A new correlation coefficient. What would happen if they told you that there was a… | by Tim Sumner | March 2024

Before introducing the formula, it is important to review some necessary prep work. As we said before, correlation can be considered as a way of measuring the relationship between two variables. Let's say we are measuring the current correlation between x and AND. If a linear relationship exists, it can be considered as one that is mutually shared, that is, the correlation between x and AND is always equal to the correlation between AND and x. However, with this new approach we will no longer measure the linear relationship between x and ANDbut our goal is to measure how much AND is a function of x. Understanding this subtle but important distinction between traditional correlation techniques will make understanding the formulas much easier, because in general it is no longer necessarily the case that x(x,AND) It does not matter x(AND,x).

Continuing along the same line of thought, suppose we still wanted to measure how much AND is a function of x. Note that each data point is an ordered pair of both. x and AND. First, we must sort the data like (x₍₁₎,AND₍₁₎),…,(x₍ₙ₎,AND₍ₙ₎) in a manner that results in x₍₁₎ ≤ x₍₂₎≤ ⋯ ≤ x₍ₙ₎. Clearly stated, we must order the data according to x. Then we can create the variables. r₁, r₂, …,rₙ where rᵢ is equal to the range of AND₍ᵢ₎. With these ranges now identified, we are ready to calculate.

Two formulas are used depending on the type of data you are working with. If links in your data are impossible (or extremely unlikely), we have

and if ties are allowed, we have

where lᵢ is defined as the number of j such that AND₍ ⱼ₎ ≥ AND₍ᵢ₎. One last important note on when ties are allowed. In addition to using the second formula, to obtain the best possible estimate it is important to randomly order the observed links so that one value is chosen to rank higher or lower over another, so that (rᵢ₊₁— rᵢ) is never equal to zero like before. The variable lᵢ is then just the number of observations AND₍ᵢ₎ is actually greater than or equal to.

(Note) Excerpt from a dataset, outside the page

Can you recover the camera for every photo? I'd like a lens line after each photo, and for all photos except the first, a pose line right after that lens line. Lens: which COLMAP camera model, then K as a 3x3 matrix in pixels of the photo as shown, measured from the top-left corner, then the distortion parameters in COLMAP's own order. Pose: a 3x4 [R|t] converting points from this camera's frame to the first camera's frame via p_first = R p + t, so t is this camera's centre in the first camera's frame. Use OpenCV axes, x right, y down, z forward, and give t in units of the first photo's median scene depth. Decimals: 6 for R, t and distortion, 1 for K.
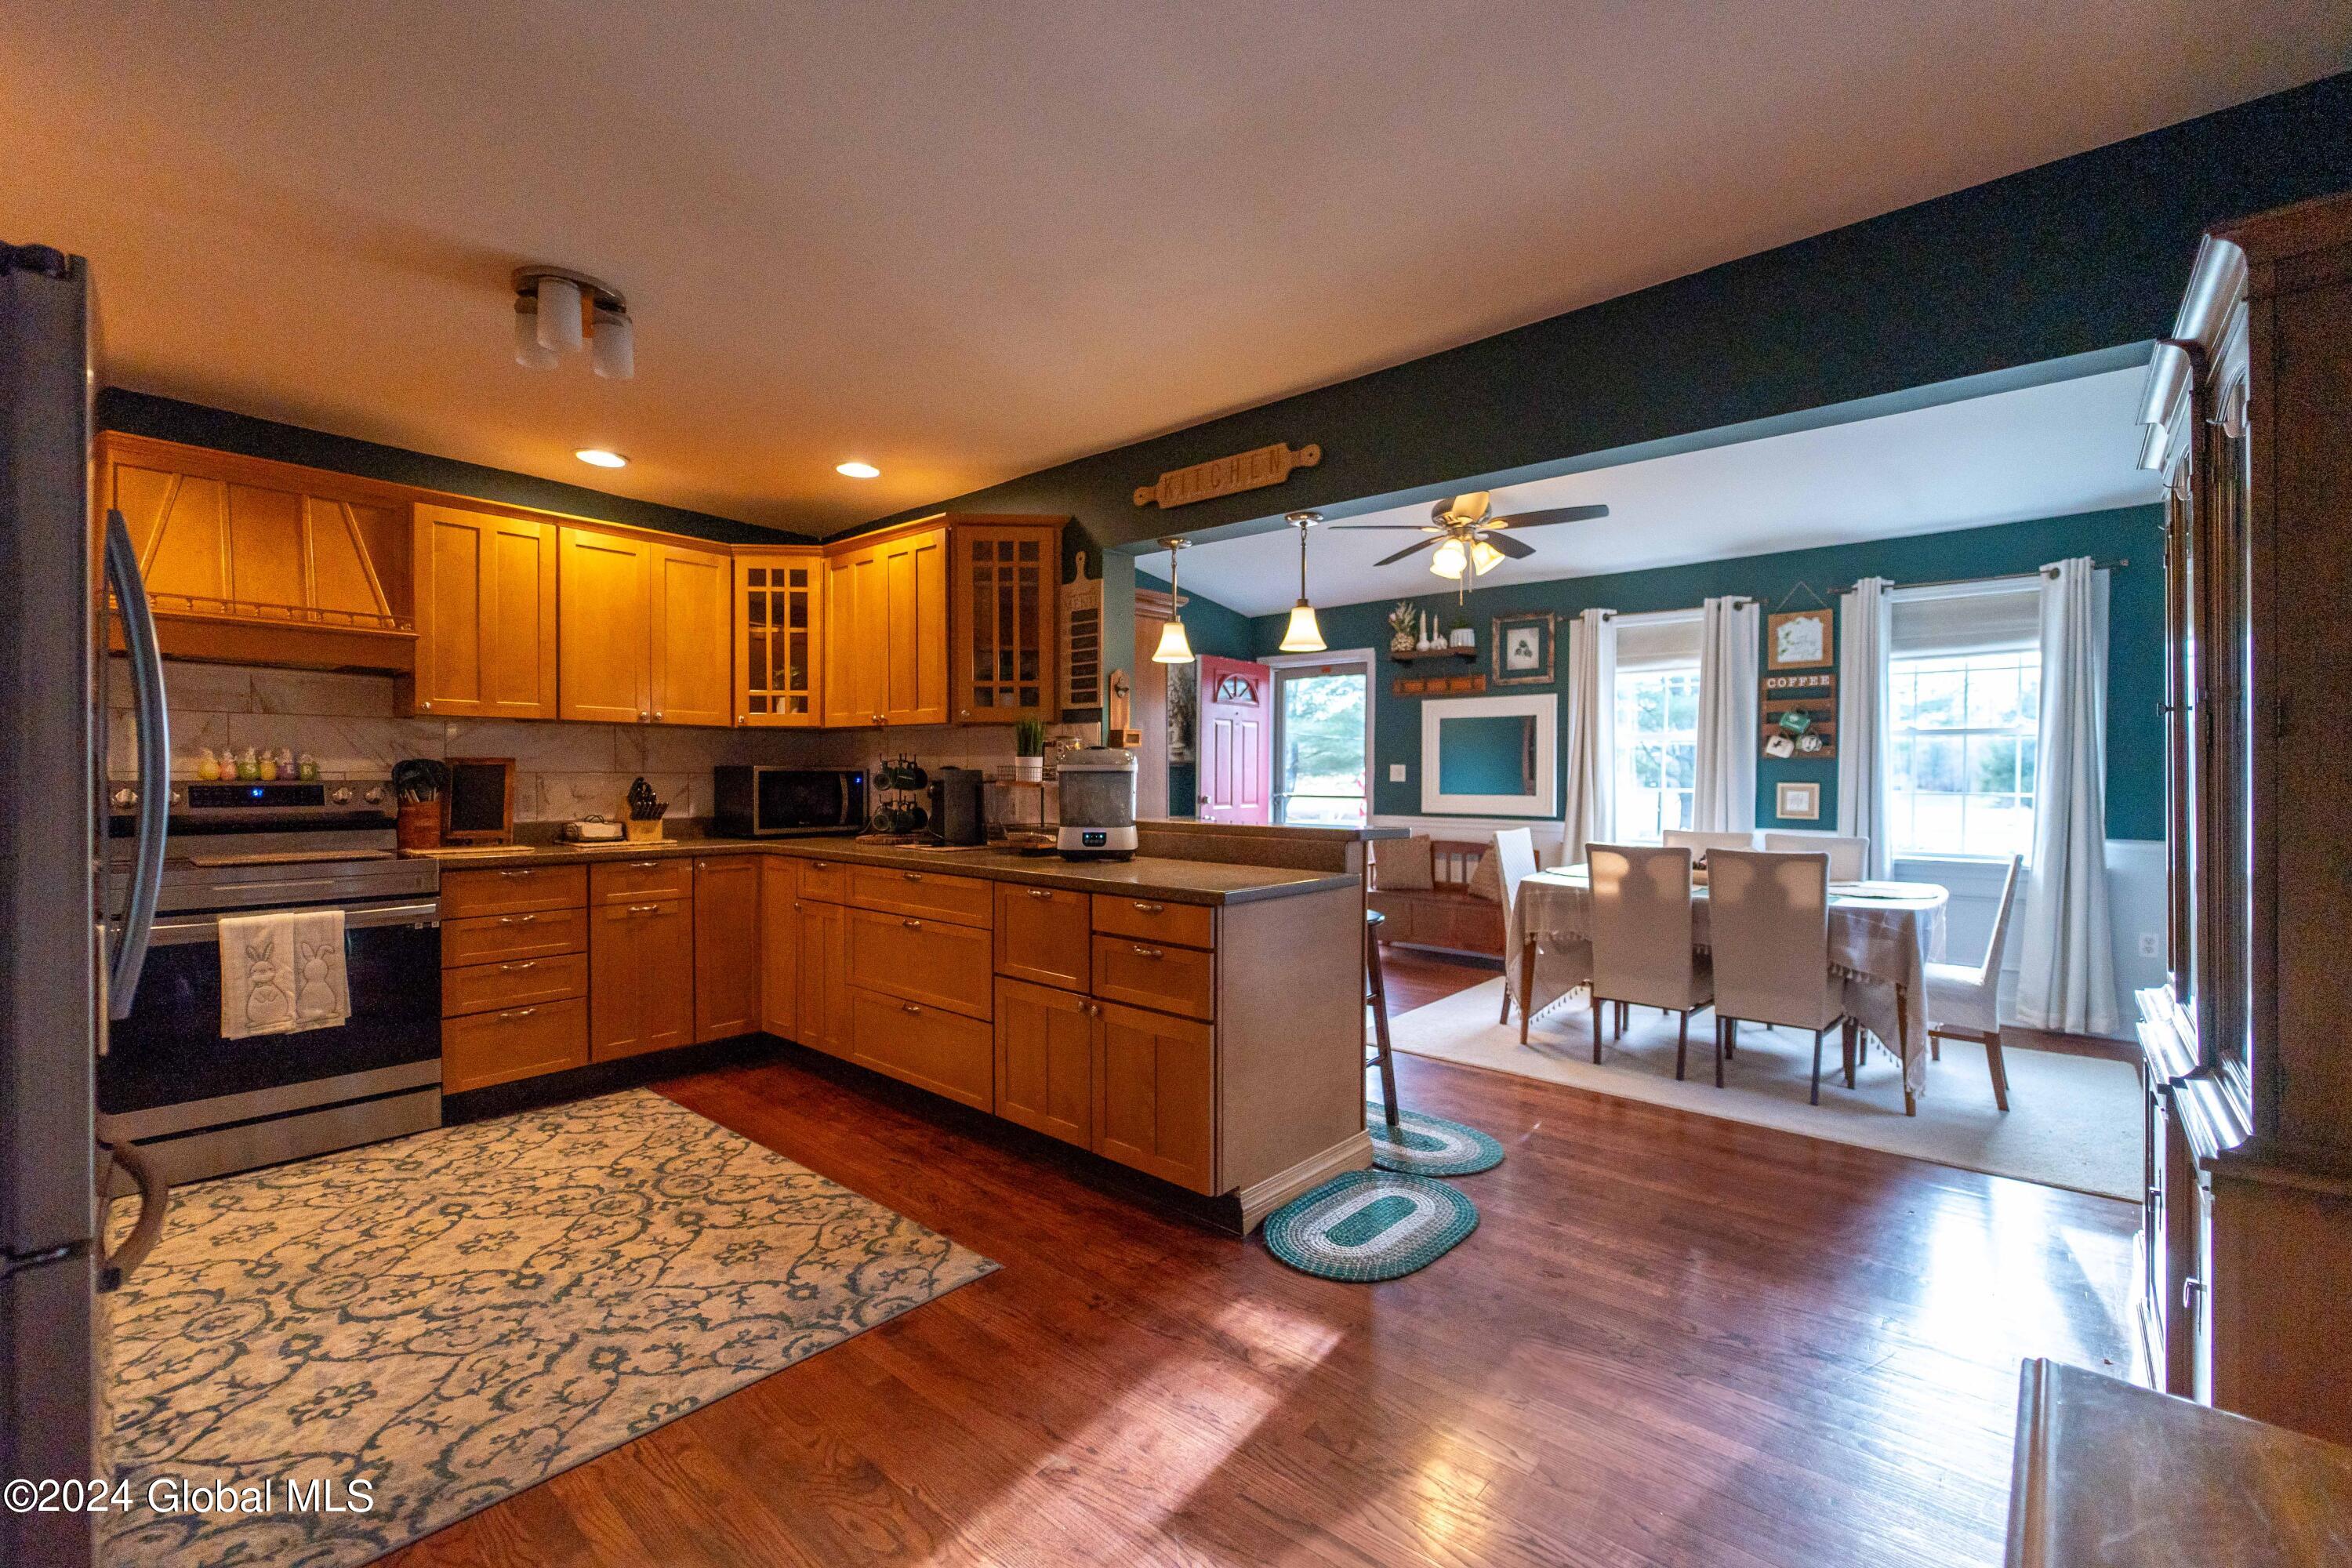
lens RADIAL K [[990.6, 0, 1175.2], [0, 990.6, 809.8], [0, 0, 1]] dist [-0.001731, -0.000160]
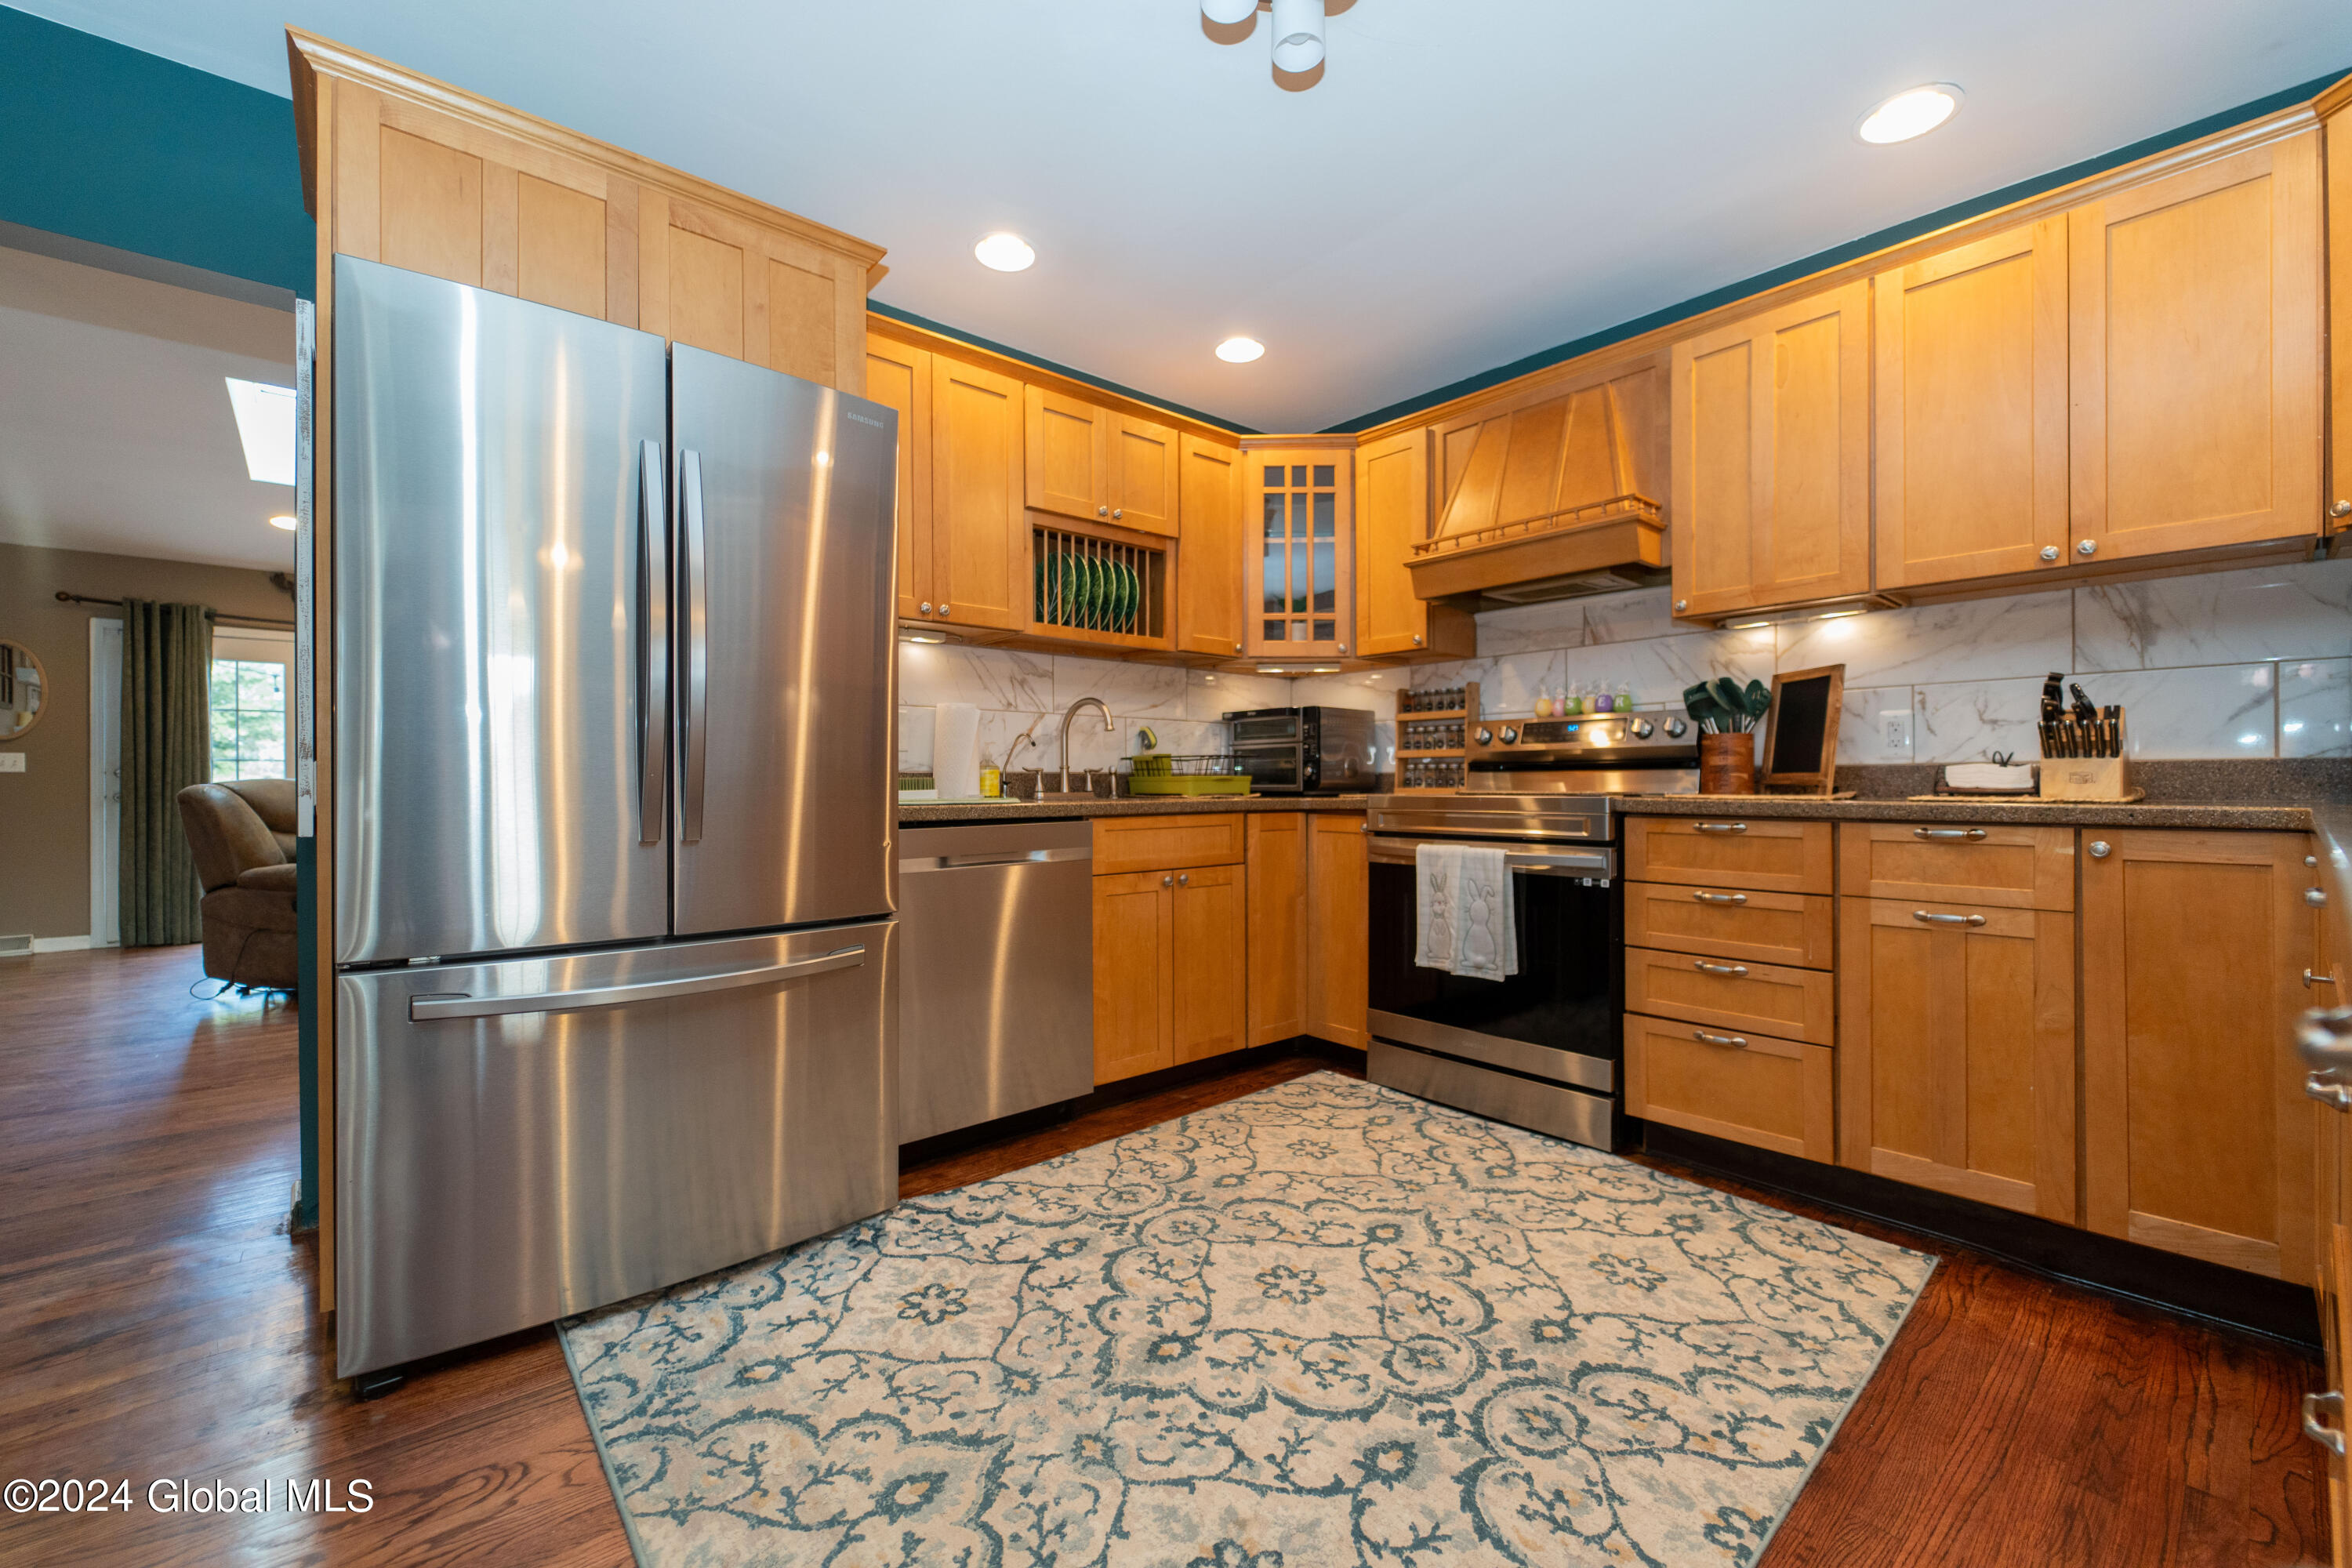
lens RADIAL K [[926.1, 0, 1176.0], [0, 926.1, 784.0], [0, 0, 1]] dist [0.002987, 0.000175]
pose [[-0.136854, -0.000962, -0.990591, 0.008758], [-0.031345, 0.999503, 0.003360, 0.060188], [0.990095, 0.031510, -0.136816, 0.980109]]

Not to delve too deeply into the theory, it's also worth briefly noting that this new correlation comes with a good asymptotic theory behind it that makes it very easy to perform hypothesis testing without making assumptions about the underlying distributions. This is because this method depends on the range of the data and not the values themselves, making it a non-parametric statistic. If it is true that x and AND They are independent and AND is continuous, then

What this means is that if you have a large enough sample size, then this correlation statistic roughly follows a normal distribution. This can be useful if you want to test the degree of independence between the two variables you are testing.